** Required work **
Gather every line of the entries that includes the word "manuscript".
** Task material follows **
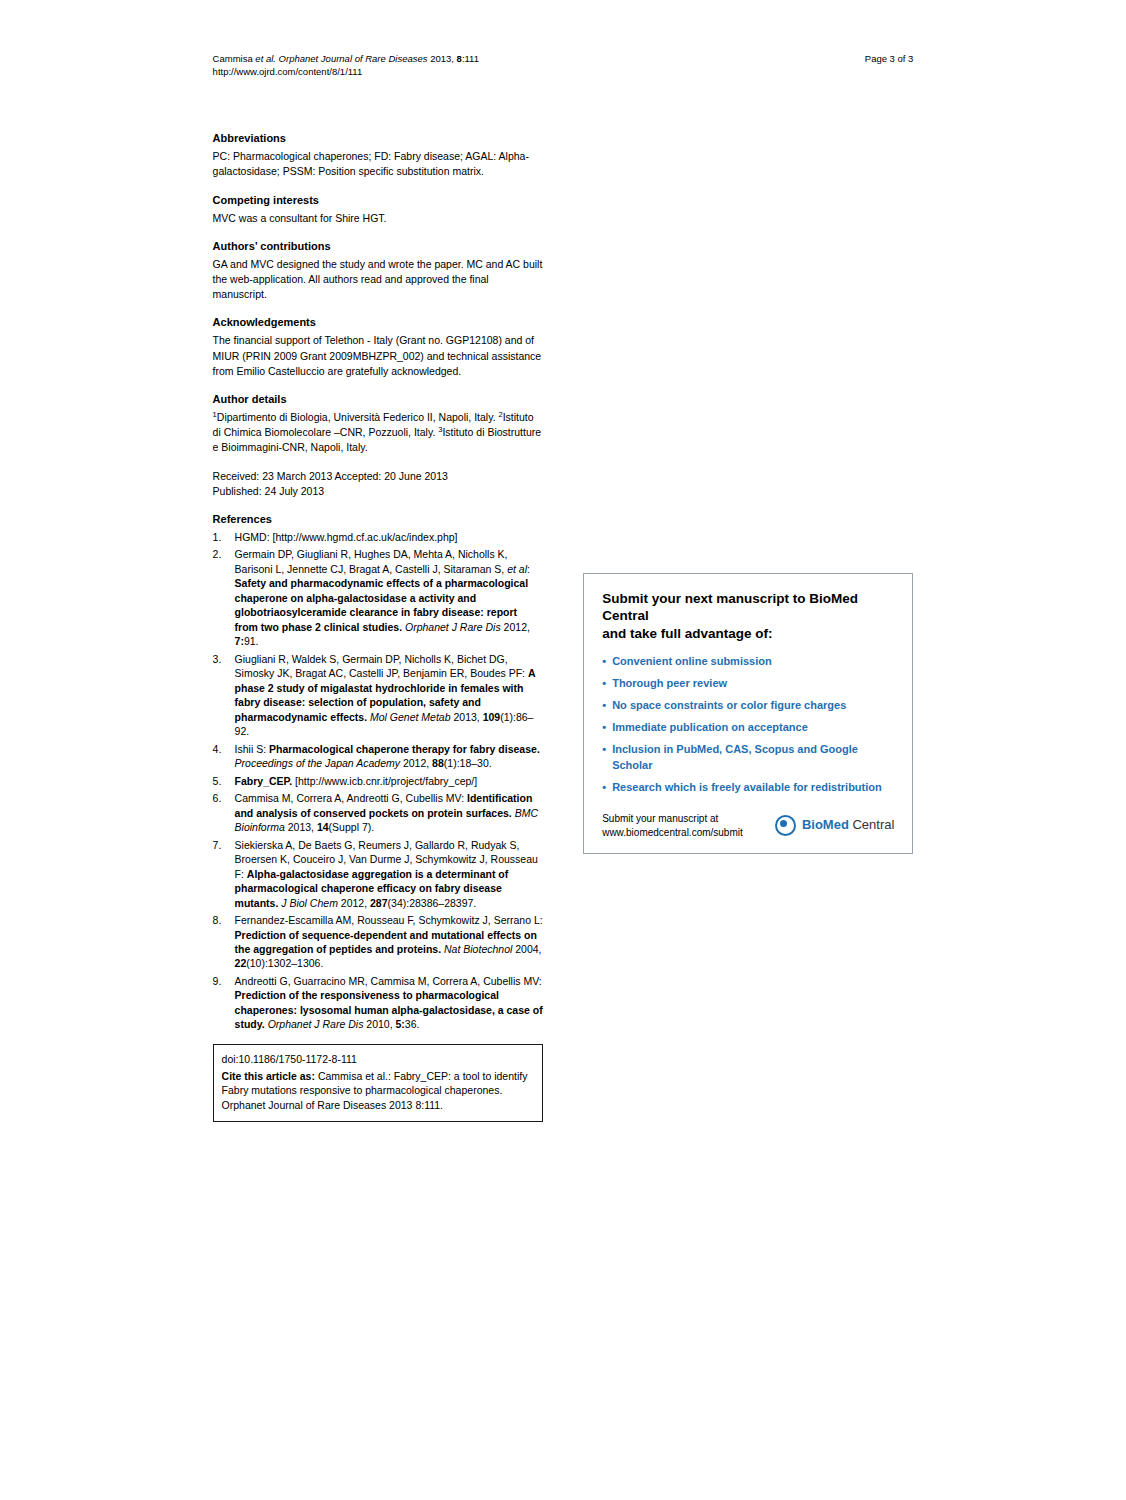Cammisa et al. Orphanet Journal of Rare Diseases 2013, 8:111
http://www.ojrd.com/content/8/1/111
Page 3 of 3
Abbreviations
PC: Pharmacological chaperones; FD: Fabry disease; AGAL: Alpha-galactosidase; PSSM: Position specific substitution matrix.
Competing interests
MVC was a consultant for Shire HGT.
Authors’ contributions
GA and MVC designed the study and wrote the paper. MC and AC built the web-application. All authors read and approved the final manuscript.
Acknowledgements
The financial support of Telethon - Italy (Grant no. GGP12108) and of MIUR (PRIN 2009 Grant 2009MBHZPR_002) and technical assistance from Emilio Castelluccio are gratefully acknowledged.
Author details
1Dipartimento di Biologia, Università Federico II, Napoli, Italy. 2Istituto di Chimica Biomolecolare –CNR, Pozzuoli, Italy. 3Istituto di Biostrutture e Bioimmagini-CNR, Napoli, Italy.
Received: 23 March 2013 Accepted: 20 June 2013
Published: 24 July 2013
References
HGMD: [http://www.hgmd.cf.ac.uk/ac/index.php]
Germain DP, Giugliani R, Hughes DA, Mehta A, Nicholls K, Barisoni L, Jennette CJ, Bragat A, Castelli J, Sitaraman S, et al: Safety and pharmacodynamic effects of a pharmacological chaperone on alpha-galactosidase a activity and globotriaosylceramide clearance in fabry disease: report from two phase 2 clinical studies. Orphanet J Rare Dis 2012, 7: 91.
Giugliani R, Waldek S, Germain DP, Nicholls K, Bichet DG, Simosky JK, Bragat AC, Castelli JP, Benjamin ER, Boudes PF: A phase 2 study of migalastat hydrochloride in females with fabry disease: selection of population, safety and pharmacodynamic effects. Mol Genet Metab 2013, 109(1):86–92.
Ishii S: Pharmacological chaperone therapy for fabry disease. Proceedings of the Japan Academy 2012, 88(1):18–30.
Fabry_CEP. [http://www.icb.cnr.it/project/fabry_cep/]
Cammisa M, Correra A, Andreotti G, Cubellis MV: Identification and analysis of conserved pockets on protein surfaces. BMC Bioinforma 2013, 14(Suppl 7).
Siekierska A, De Baets G, Reumers J, Gallardo R, Rudyak S, Broersen K, Couceiro J, Van Durme J, Schymkowitz J, Rousseau F: Alpha-galactosidase aggregation is a determinant of pharmacological chaperone efficacy on fabry disease mutants. J Biol Chem 2012, 287(34):28386–28397.
Fernandez-Escamilla AM, Rousseau F, Schymkowitz J, Serrano L: Prediction of sequence-dependent and mutational effects on the aggregation of peptides and proteins. Nat Biotechnol 2004, 22(10):1302–1306.
Andreotti G, Guarracino MR, Cammisa M, Correra A, Cubellis MV: Prediction of the responsiveness to pharmacological chaperones: lysosomal human alpha-galactosidase, a case of study. Orphanet J Rare Dis 2010, 5: 36.
doi:10.1186/1750-1172-8-111
Cite this article as: Cammisa et al.: Fabry_CEP: a tool to identify Fabry mutations responsive to pharmacological chaperones. Orphanet Journal of Rare Diseases 2013 8: 111.
Submit your next manuscript to BioMed Central
and take full advantage of:
Convenient online submission
Thorough peer review
No space constraints or color figure charges
Immediate publication on acceptance
Inclusion in PubMed, CAS, Scopus and Google Scholar
Research which is freely available for redistribution
Submit your manuscript at
www.biomedcentral.com/submit
BioMed Central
** End of Task material **
** Problem solution **
GA and MVC designed the study and wrote the paper. MC and AC built the web-application. All authors read and approved the final manuscript.
Submit your next manuscript to BioMed Central
Submit your manuscript at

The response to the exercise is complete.